• [Task]:
I'd like every line from the material below that has "response" in it.

════════

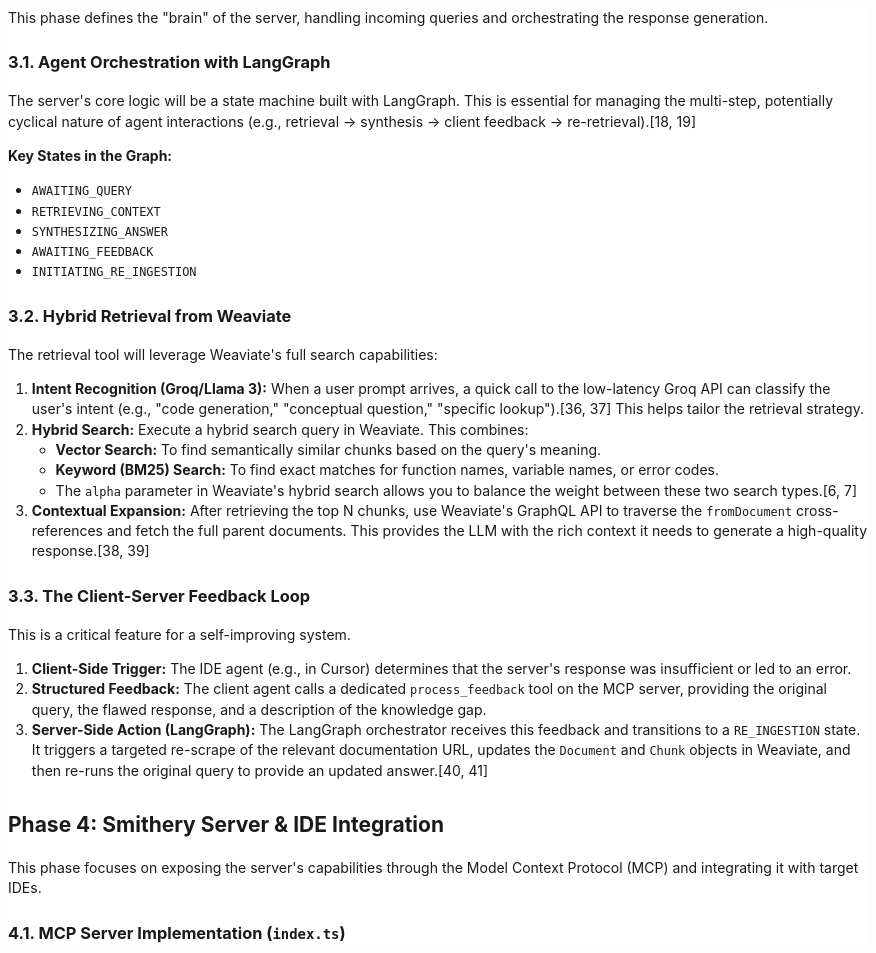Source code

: This phase defines the "brain" of the server, handling incoming queries and orchestrating the response generation.

### 3.1. Agent Orchestration with LangGraph

The server's core logic will be a state machine built with LangGraph. This is essential for managing the multi-step, potentially cyclical nature of agent interactions (e.g., retrieval -> synthesis -> client feedback -> re-retrieval).[18, 19]

**Key States in the Graph:**
*   `AWAITING_QUERY`
*   `RETRIEVING_CONTEXT`
*   `SYNTHESIZING_ANSWER`
*   `AWAITING_FEEDBACK`
*   `INITIATING_RE_INGESTION`

### 3.2. Hybrid Retrieval from Weaviate

The retrieval tool will leverage Weaviate's full search capabilities:

1.  **Intent Recognition (Groq/Llama 3):** When a user prompt arrives, a quick call to the low-latency Groq API can classify the user's intent (e.g., "code generation," "conceptual question," "specific lookup").[36, 37] This helps tailor the retrieval strategy.
2.  **Hybrid Search:** Execute a hybrid search query in Weaviate. This combines:
    *   **Vector Search:** To find semantically similar chunks based on the query's meaning.
    *   **Keyword (BM25) Search:** To find exact matches for function names, variable names, or error codes.
    *   The `alpha` parameter in Weaviate's hybrid search allows you to balance the weight between these two search types.[6, 7]
3.  **Contextual Expansion:** After retrieving the top N chunks, use Weaviate's GraphQL API to traverse the `fromDocument` cross-references and fetch the full parent documents. This provides the LLM with the rich context it needs to generate a high-quality response.[38, 39]

### 3.3. The Client-Server Feedback Loop

This is a critical feature for a self-improving system.

1.  **Client-Side Trigger:** The IDE agent (e.g., in Cursor) determines that the server's response was insufficient or led to an error.
2.  **Structured Feedback:** The client agent calls a dedicated `process_feedback` tool on the MCP server, providing the original query, the flawed response, and a description of the knowledge gap.
3.  **Server-Side Action (LangGraph):** The LangGraph orchestrator receives this feedback and transitions to a `RE_INGESTION` state. It triggers a targeted re-scrape of the relevant documentation URL, updates the `Document` and `Chunk` objects in Weaviate, and then re-runs the original query to provide an updated answer.[40, 41]

## Phase 4: Smithery Server & IDE Integration

This phase focuses on exposing the server's capabilities through the Model Context Protocol (MCP) and integrating it with target IDEs.

### 4.1. MCP Server Implementation (`index.ts`)
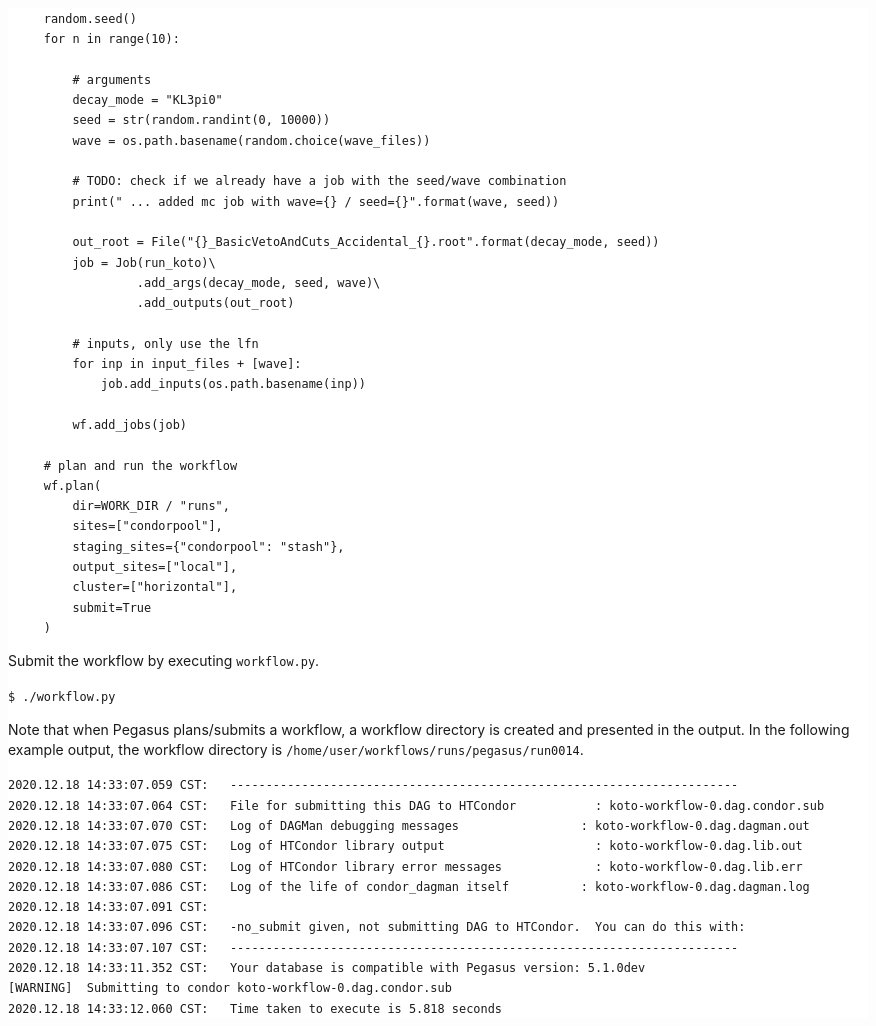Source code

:          random.seed()
         for n in range(10):
         
             # arguments
             decay_mode = "KL3pi0"
             seed = str(random.randint(0, 10000))
             wave = os.path.basename(random.choice(wave_files))
         
             # TODO: check if we already have a job with the seed/wave combination
             print(" ... added mc job with wave={} / seed={}".format(wave, seed))
         
             out_root = File("{}_BasicVetoAndCuts_Accidental_{}.root".format(decay_mode, seed))
             job = Job(run_koto)\
                      .add_args(decay_mode, seed, wave)\
                      .add_outputs(out_root)
         
             # inputs, only use the lfn
             for inp in input_files + [wave]:
                 job.add_inputs(os.path.basename(inp))
         
             wf.add_jobs(job)
         
         # plan and run the workflow
         wf.plan(
             dir=WORK_DIR / "runs",
             sites=["condorpool"],
             staging_sites={"condorpool": "stash"},
             output_sites=["local"],
             cluster=["horizontal"],
             submit=True
         )

Submit the workflow by executing `workflow.py`.

    $ ./workflow.py

Note that when Pegasus plans/submits a workflow, a workflow directory is created
and presented in the output. In the following example output, the workflow directory
is `/home/user/workflows/runs/pegasus/run0014`.

    2020.12.18 14:33:07.059 CST:   -----------------------------------------------------------------------
    2020.12.18 14:33:07.064 CST:   File for submitting this DAG to HTCondor           : koto-workflow-0.dag.condor.sub
    2020.12.18 14:33:07.070 CST:   Log of DAGMan debugging messages                 : koto-workflow-0.dag.dagman.out
    2020.12.18 14:33:07.075 CST:   Log of HTCondor library output                     : koto-workflow-0.dag.lib.out
    2020.12.18 14:33:07.080 CST:   Log of HTCondor library error messages             : koto-workflow-0.dag.lib.err
    2020.12.18 14:33:07.086 CST:   Log of the life of condor_dagman itself          : koto-workflow-0.dag.dagman.log
    2020.12.18 14:33:07.091 CST:
    2020.12.18 14:33:07.096 CST:   -no_submit given, not submitting DAG to HTCondor.  You can do this with:
    2020.12.18 14:33:07.107 CST:   -----------------------------------------------------------------------
    2020.12.18 14:33:11.352 CST:   Your database is compatible with Pegasus version: 5.1.0dev
    [WARNING]  Submitting to condor koto-workflow-0.dag.condor.sub
    2020.12.18 14:33:12.060 CST:   Time taken to execute is 5.818 seconds
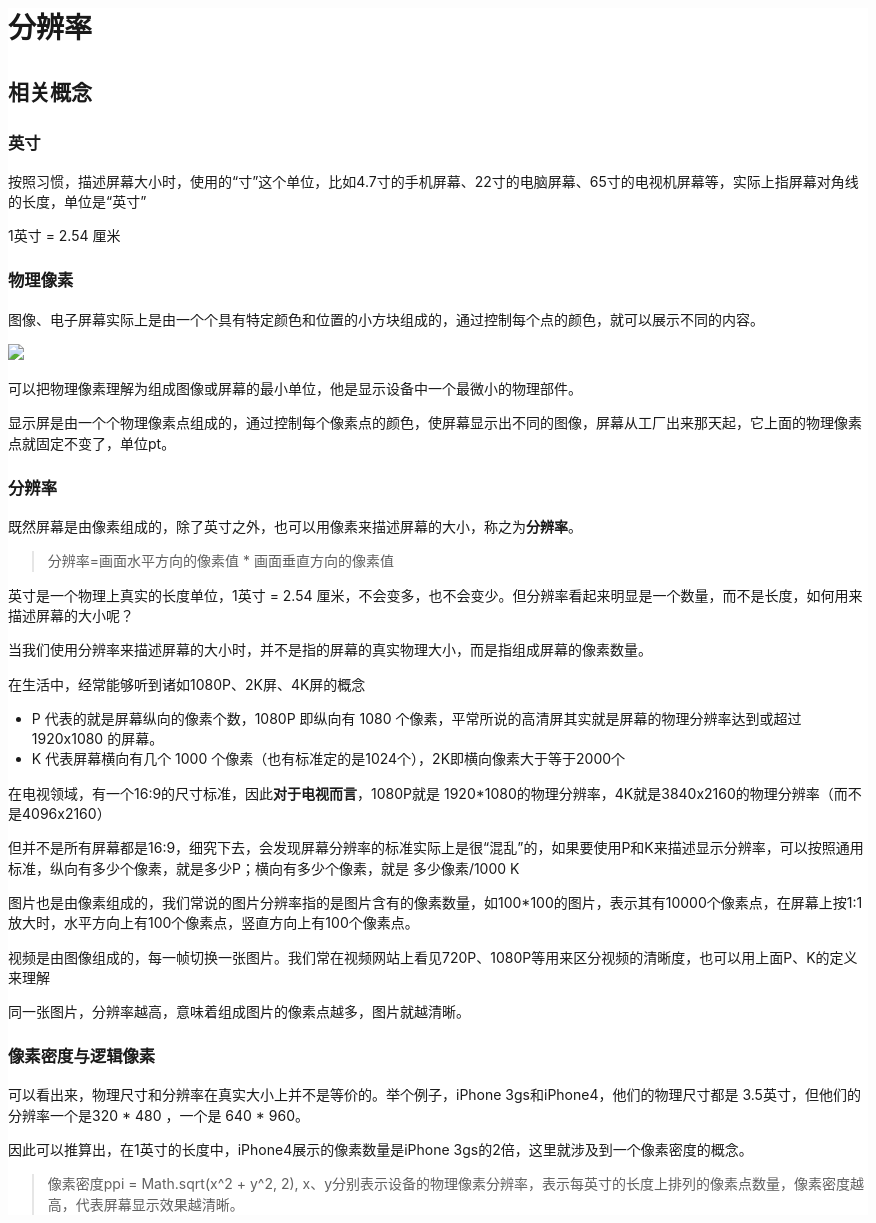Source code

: 
分辨率
===


## 相关概念

### 英寸

按照习惯，描述屏幕大小时，使用的“寸”这个单位，比如4.7寸的手机屏幕、22寸的电脑屏幕、65寸的电视机屏幕等，实际上指屏幕对角线的长度，单位是“英寸”

1英寸 = 2.54 厘米

### 物理像素


图像、电子屏幕实际上是由一个个具有特定颜色和位置的小方块组成的，通过控制每个点的颜色，就可以展示不同的内容。

![](http://img.shymean.com/oPic/1620192136849_9.png)

可以把物理像素理解为组成图像或屏幕的最小单位，他是显示设备中一个最微小的物理部件。

显示屏是由一个个物理像素点组成的，通过控制每个像素点的颜色，使屏幕显示出不同的图像，屏幕从工厂出来那天起，它上面的物理像素点就固定不变了，单位pt。

### 分辨率

既然屏幕是由像素组成的，除了英寸之外，也可以用像素来描述屏幕的大小，称之为**分辨率**。

> 分辨率=画面水平方向的像素值 * 画面垂直方向的像素值

英寸是一个物理上真实的长度单位，1英寸 = 2.54 厘米，不会变多，也不会变少。但分辨率看起来明显是一个数量，而不是长度，如何用来描述屏幕的大小呢？

当我们使用分辨率来描述屏幕的大小时，并不是指的屏幕的真实物理大小，而是指组成屏幕的像素数量。

在生活中，经常能够听到诸如1080P、2K屏、4K屏的概念
* P 代表的就是屏幕纵向的像素个数，1080P 即纵向有 1080 个像素，平常所说的高清屏其实就是屏幕的物理分辨率达到或超过 1920x1080 的屏幕。
* K 代表屏幕横向有几个 1000 个像素（也有标准定的是1024个），2K即横向像素大于等于2000个

在电视领域，有一个16:9的尺寸标准，因此**对于电视而言**，1080P就是 1920*1080的物理分辨率，4K就是3840x2160的物理分辨率（而不是4096x2160）

但并不是所有屏幕都是16:9，细究下去，会发现屏幕分辨率的标准实际上是很“混乱”的，如果要使用P和K来描述显示分辨率，可以按照通用标准，纵向有多少个像素，就是多少P；横向有多少个像素，就是 多少像素/1000 K

图片也是由像素组成的，我们常说的图片分辨率指的是图片含有的像素数量，如100*100的图片，表示其有10000个像素点，在屏幕上按1:1放大时，水平方向上有100个像素点，竖直方向上有100个像素点。

视频是由图像组成的，每一帧切换一张图片。我们常在视频网站上看见720P、1080P等用来区分视频的清晰度，也可以用上面P、K的定义来理解

同一张图片，分辨率越高，意味着组成图片的像素点越多，图片就越清晰。

### 像素密度与逻辑像素

可以看出来，物理尺寸和分辨率在真实大小上并不是等价的。举个例子，iPhone 3gs和iPhone4，他们的物理尺寸都是 3.5英寸，但他们的分辨率一个是320 * 480 ，一个是 640 * 960。

因此可以推算出，在1英寸的长度中，iPhone4展示的像素数量是iPhone 3gs的2倍，这里就涉及到一个像素密度的概念。

> 像素密度ppi = Math.sqrt(x^2 + y^2, 2), x、y分别表示设备的物理像素分辨率，表示每英寸的长度上排列的像素点数量，像素密度越高，代表屏幕显示效果越清晰。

════════

• [Finished exercise]:
: This phase defines the "brain" of the server, handling incoming queries and orchestrating the response generation.
3.  **Contextual Expansion:** After retrieving the top N chunks, use Weaviate's GraphQL API to traverse the `fromDocument` cross-references and fetch the full parent documents. This provides the LLM with the rich context it needs to generate a high-quality response.[38, 39]
1.  **Client-Side Trigger:** The IDE agent (e.g., in Cursor) determines that the server's response was insufficient or led to an error.
2.  **Structured Feedback:** The client agent calls a dedicated `process_feedback` tool on the MCP server, providing the original query, the flawed response, and a description of the knowledge gap.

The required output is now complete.